- [Required action] In the records below, find each line holding the word "tags" and copy it.

- [Dataset excerpts]

+++++

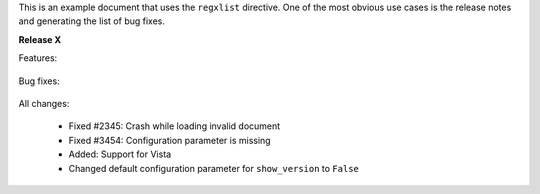 
This is an example document that uses the ``regxlist`` directive. One of the 
most obvious use cases is the release notes and generating the list of bug
fixes.
 
**Release X**

Features:

  .. regxlist:: Added:\s*(.*)
     :siblings:
     :levelsup: 2
     :template: FEAT: ${0}

Bug fixes:

  .. regxlist:: Fixed (#\d+)(:\s*)(?P<desc>.*)
     :siblings:
     :levelsup: 2
     :template: BUG: ${desc} (${0})
   

All changes:

  - Fixed #2345: Crash while loading invalid document
  - Fixed #3454: Configuration parameter is missing
  - Added: Support for Vista
  - Changed default configuration parameter for ``show_version`` to ``False`` 

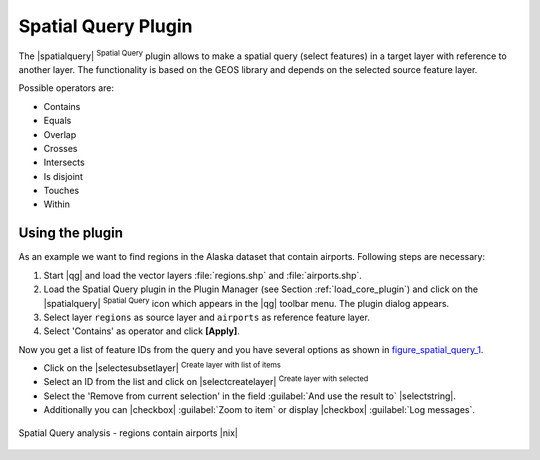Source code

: .. |updatedisclaimer|

.. comment out this Section (by putting '|updatedisclaimer|' on top) if file is not uptodate with release

.. _spatial_query:

Spatial Query Plugin
====================

The |spatialquery| :sup:`Spatial Query` plugin allows to make a spatial query
(select features) in a target layer with reference to another layer. The
functionality is based on the GEOS library and depends on the selected source
feature layer.

Possible operators are:

* Contains
* Equals
* Overlap
* Crosses
* Intersects
* Is disjoint
* Touches
* Within

Using the plugin
----------------

As an example we want to find regions in the Alaska dataset that contain airports.
Following steps are necessary:

#. Start |qg| and load the vector layers :file:`regions.shp` and
   :file:`airports.shp`.
#. Load the Spatial Query plugin in the Plugin Manager (see Section
   :ref:`load_core_plugin`) and click on the |spatialquery|
   :sup:`Spatial Query` icon which appears in the |qg| toolbar menu. The plugin
   dialog appears.
#. Select layer ``regions`` as source layer and ``airports`` as reference feature
   layer.
#. Select 'Contains' as operator and click **[Apply]**.

Now you get a list of feature IDs from the query and you have several options as
shown in figure_spatial_query_1_.

* Click on the |selectesubsetlayer| :sup:`Create layer with list of items`
* Select an ID from the list and click on |selectcreatelayer|
  :sup:`Create layer with selected`
* Select the 'Remove from current selection' in the field
  :guilabel:`And use the result to` |selectstring|.
* Additionally you can |checkbox| :guilabel:`Zoom to item` or display
  |checkbox| :guilabel:`Log messages`.

.. _figure_spatial_query_1:

.. only:: html

   **Figure Spatial Query 1:**

.. figure:: /static/user_manual/plugins/spatial_query_sample.png
   :align: center
   :width: 30 em

   Spatial Query analysis - regions contain airports |nix|
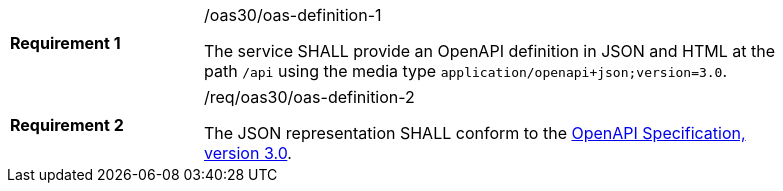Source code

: [width="90%",cols="2,6a"]
|===
|*Requirement {counter:req-id}* |/oas30/oas-definition-1 +

The service SHALL provide an OpenAPI definition in JSON and HTML at the path
`/api` using the media type `application/openapi+json;version=3.0`.
|===

[width="90%",cols="2,6a"]
|===
|*Requirement {counter:req-id}* |/req/oas30/oas-definition-2 +

The JSON representation SHALL conform to the
<<OpenAPI,OpenAPI Specification, version 3.0>>.
|===
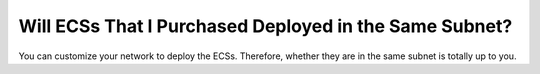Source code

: .. _en-us_topic_0018078503:

Will ECSs That I Purchased Deployed in the Same Subnet?
=======================================================

You can customize your network to deploy the ECSs. Therefore, whether they are in the same subnet is totally up to you.
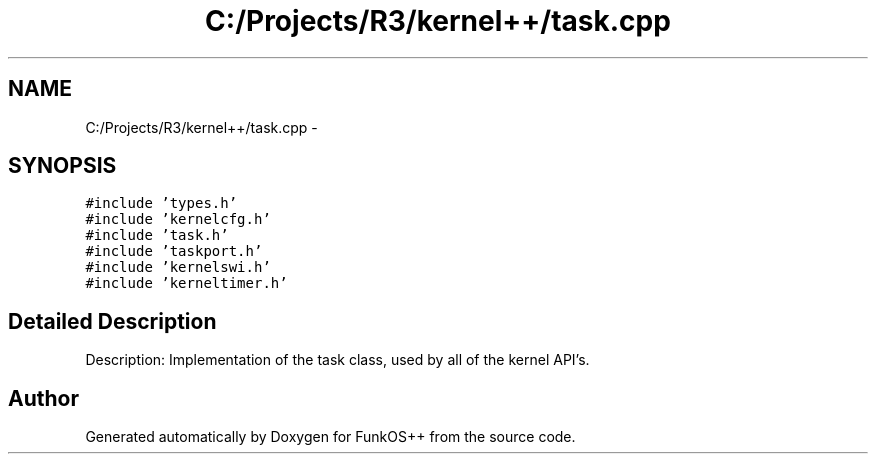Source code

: .TH "C:/Projects/R3/kernel++/task.cpp" 3 "20 Mar 2010" "Version R3" "FunkOS++" \" -*- nroff -*-
.ad l
.nh
.SH NAME
C:/Projects/R3/kernel++/task.cpp \- 
.SH SYNOPSIS
.br
.PP
\fC#include 'types.h'\fP
.br
\fC#include 'kernelcfg.h'\fP
.br
\fC#include 'task.h'\fP
.br
\fC#include 'taskport.h'\fP
.br
\fC#include 'kernelswi.h'\fP
.br
\fC#include 'kerneltimer.h'\fP
.br

.SH "Detailed Description"
.PP 
Description: Implementation of the task class, used by all of the kernel API's. 
.SH "Author"
.PP 
Generated automatically by Doxygen for FunkOS++ from the source code.
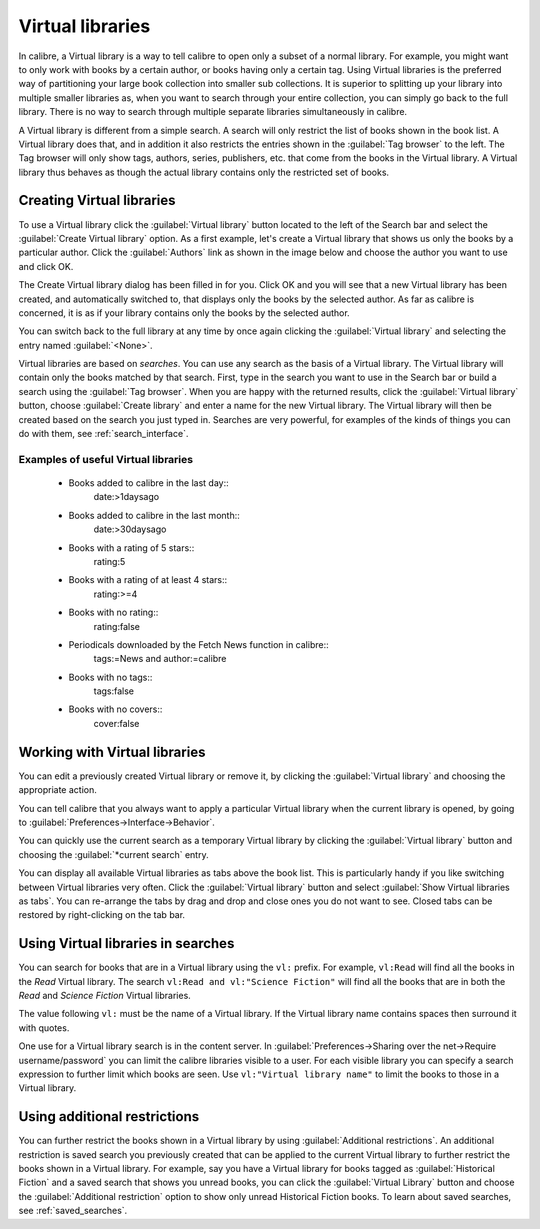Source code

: .. _virtual_libraries:


Virtual libraries
============================

In calibre, a Virtual library is a way to tell calibre to open only a subset of a
normal library. For example, you might want to only work with books by a certain
author, or books having only a certain tag. Using Virtual libraries is the
preferred way of partitioning your large book collection into smaller sub
collections. It is superior to splitting up your library into multiple smaller
libraries as, when you want to search through your entire collection, you can
simply go back to the full library. There is no way to search through multiple
separate libraries simultaneously in calibre.

A Virtual library is different from a simple search. A search will only restrict
the list of books shown in the book list. A Virtual library does that, and in
addition it also restricts the entries shown in the :guilabel:`Tag browser` to
the left. The Tag browser will only show tags, authors, series, publishers, etc.
that come from the books in the Virtual library. A Virtual library thus behaves
as though the actual library contains only the restricted set of books.

Creating Virtual libraries
----------------------------

.. |vlb| image:: images/virtual_library_button.png
    :class: float-left-img

|vlb| To use a Virtual library click the :guilabel:`Virtual library` button located
to the left of the Search bar and select the :guilabel:`Create Virtual library`
option. As a first example, let's create a Virtual library that shows us only
the books by a particular author. Click the :guilabel:`Authors` link as shown
in the image below and choose the author you want to use and click OK.

.. image:: images/vl_by_author.png
    :align: center

The Create Virtual library dialog has been filled in for you. Click OK and you
will see that a new Virtual library has been created, and automatically
switched to, that displays only the books by the selected author. As far as
calibre is concerned, it is as if your library contains only the books by the
selected author.

You can switch back to the full library at any time by once again clicking the
:guilabel:`Virtual library` and selecting the entry named :guilabel:`<None>`.

Virtual libraries are based on *searches*. You can use any search as the
basis of a Virtual library. The Virtual library will contain only the
books matched by that search. First, type in the search you want to use
in the Search bar or build a search using the :guilabel:`Tag browser`.
When you are happy with the returned results, click the :guilabel:`Virtual library`
button, choose :guilabel:`Create library` and enter a name for the new Virtual
library. The Virtual library will then be created based on the search
you just typed in. Searches are very powerful, for examples of the kinds
of things you can do with them, see :ref:`search_interface`.

Examples of useful Virtual libraries
^^^^^^^^^^^^^^^^^^^^^^^^^^^^^^^^^^^^^^

  * Books added to calibre in the last day::
        date:>1daysago
  * Books added to calibre in the last month::
        date:>30daysago
  * Books with a rating of 5 stars::
        rating:5
  * Books with a rating of at least 4 stars::
        rating:>=4
  * Books with no rating::
        rating:false
  * Periodicals downloaded by the Fetch News function in calibre::
        tags:=News and author:=calibre
  * Books with no tags::
        tags:false
  * Books with no covers::
        cover:false

Working with Virtual libraries
-------------------------------------

You can edit a previously created Virtual library or remove it, by clicking the
:guilabel:`Virtual library` and choosing the appropriate action.

You can tell calibre that you always want to apply a particular Virtual library
when the current library is opened, by going to
:guilabel:`Preferences->Interface->Behavior`.

You can quickly use the current search as a temporary Virtual library by
clicking the :guilabel:`Virtual library` button and choosing the
:guilabel:`*current search` entry.

You can display all available Virtual libraries as tabs above the book list.
This is particularly handy if you like switching between Virtual libraries very
often. Click the :guilabel:`Virtual library` button and select :guilabel:`Show
Virtual libraries as tabs`. You can re-arrange the tabs by drag and drop and
close ones you do not want to see. Closed tabs can be restored by
right-clicking on the tab bar.

Using Virtual libraries in searches
-------------------------------------

You can search for books that are in a Virtual library using the ``vl:`` prefix. For
example, ``vl:Read`` will find all the books in the *Read* Virtual library. The search
``vl:Read and vl:"Science Fiction"`` will find all the books that are in both the *Read* and
*Science Fiction* Virtual libraries.

The value following ``vl:`` must be the name of a Virtual library. If the Virtual library name
contains spaces then surround it with quotes.

One use for a Virtual library search is in the content server. In
:guilabel:`Preferences->Sharing over the net->Require username/password` you
can limit the calibre libraries visible to a user. For each visible library you
can specify a search expression to further limit which books are seen. Use
``vl:"Virtual library name"`` to limit the books to those in a Virtual library.

Using additional restrictions
-------------------------------

You can further restrict the books shown in a Virtual library by using
:guilabel:`Additional restrictions`. An additional restriction is saved search
you previously created that can be applied to the current Virtual library to
further restrict the books shown in a Virtual library. For example, say you
have a Virtual library for books tagged as :guilabel:`Historical Fiction` and a
saved search that shows you unread books, you can click the :guilabel:`Virtual
Library` button and choose the :guilabel:`Additional restriction` option to
show only unread Historical Fiction books. To learn about saved searches, see
:ref:`saved_searches`.
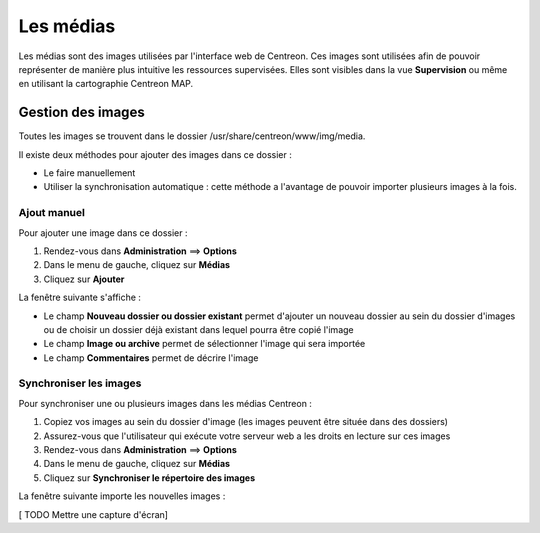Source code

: ==========
Les médias
==========

Les médias sont des images utilisées par l'interface web de Centreon.
Ces images sont utilisées afin de pouvoir représenter de manière plus intuitive les ressources supervisées. Elles sont visibles dans la vue **Supervision** ou même en utilisant la cartographie Centreon MAP.

******************
Gestion des images
******************

Toutes les images se trouvent dans le dossier /usr/share/centreon/www/img/media.

Il existe deux méthodes pour ajouter des images dans ce dossier :

* Le faire manuellement
* Utiliser la synchronisation automatique : cette méthode a l'avantage de pouvoir importer plusieurs images à la fois.

Ajout manuel
============

Pour ajouter une image dans ce dossier :

#. Rendez-vous dans **Administration** ==> **Options**
#. Dans le menu de gauche, cliquez sur **Médias**
#. Cliquez sur **Ajouter**

La fenêtre suivante s'affiche :

.. image :: /images/guide_exploitation/dmedias.png
   :align: center

* Le champ **Nouveau dossier ou dossier existant** permet d'ajouter un nouveau dossier au sein du dossier d'images ou de choisir un dossier déjà existant dans lequel pourra être copié l'image
* Le champ **Image ou archive** permet de sélectionner l'image qui sera importée
* Le champ **Commentaires** permet de décrire l'image

Synchroniser les images
=======================

Pour synchroniser une ou plusieurs images dans les médias Centreon :

#. Copiez vos images au sein du dossier d'image (les images peuvent être située dans des dossiers)
#. Assurez-vous que l'utilisateur qui exécute votre serveur web a les droits en lecture sur ces images
#. Rendez-vous dans **Administration** ==> **Options**
#. Dans le menu de gauche, cliquez sur **Médias**
#. Cliquez sur **Synchroniser le répertoire des images**

La fenêtre suivante importe les nouvelles images :

[ TODO Mettre une capture d'écran]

+++++

- [Solution to this task]
the left. The Tag browser will only show tags, authors, series, publishers, etc.
        tags:=News and author:=calibre
  * Books with no tags::
        tags:false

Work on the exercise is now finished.